According to an August report from U.S. Customs and Border Protection, nearly 530,000 people had entered the country under the program, including 214,000 Haitians. The program was briefly paused in August due to a fraud investigation, but since it has resumed, there are concerns many thousands more parolees are in the pipeline.
In a phone conversation earlier Thursday, Alabama State Representative Ben Robbins, a Republican from Sylacauga, said there is a lot of misinformation surrounding the new arrivals, but he emphasized the parole program has created “pure chaos.” Robbins claimed the federal government cannot provide specifics about the program because it does not track or monitor the parolees.

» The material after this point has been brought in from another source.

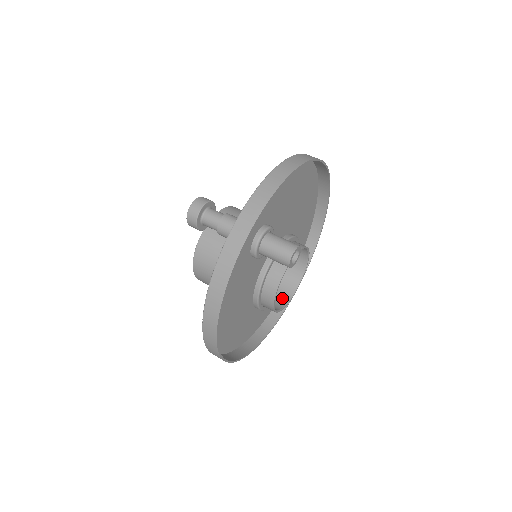
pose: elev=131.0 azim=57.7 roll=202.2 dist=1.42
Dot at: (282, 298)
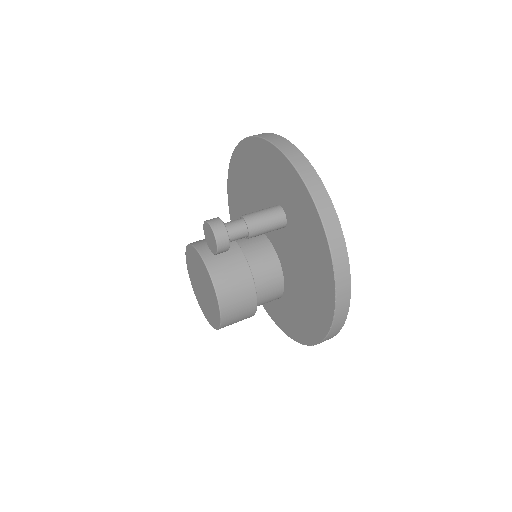
Dot at: occluded
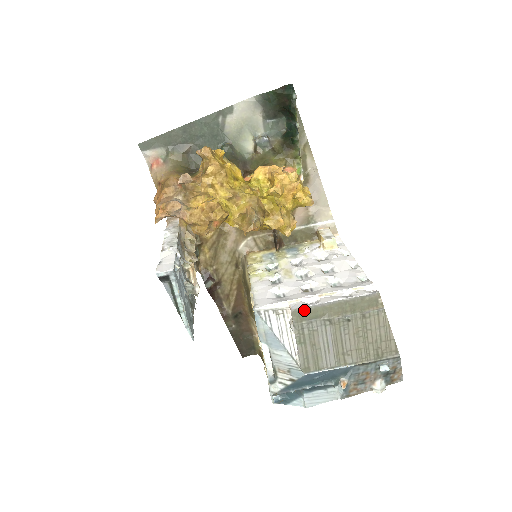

“There’s simple questions that can’t be answered and that frustrates me,” he said.
While he agrees with Palmer that local governments have largely been kept in the dark, Robbins does see a legislative opportunity.
“There are serious state legislation discussions and I plan on introducing some immigration bills,” he said.
Among the lower hanging fruit are requiring businesses to report the hiring of program parolees and to hold sponsors accountable for monitoring and reporting their compliance with the program.
“There hasn’t been a push to regulate staffing agencies, but we can certainly do something to look under the hood,” he said.
Back at the meeting, Zulma Fleury made her way to the microphone with the help of a walker. Fleury — a Haitian American who immigrated to the United States more than four decades ago and who owns a popular Puerto Rican cafe in neighboring Daleville — was one of the few non-white attendees of the meeting.
Fleury told the crowd that although she had fallen in love with her forever home in Alabama, she has recently become scared by the xenophobic rhetoric.
“I know everyone here tonight is here for the love of their country and their community and their family and 99% of us are God-fearing people,” she said. “But I’m worried about those who aren’t.”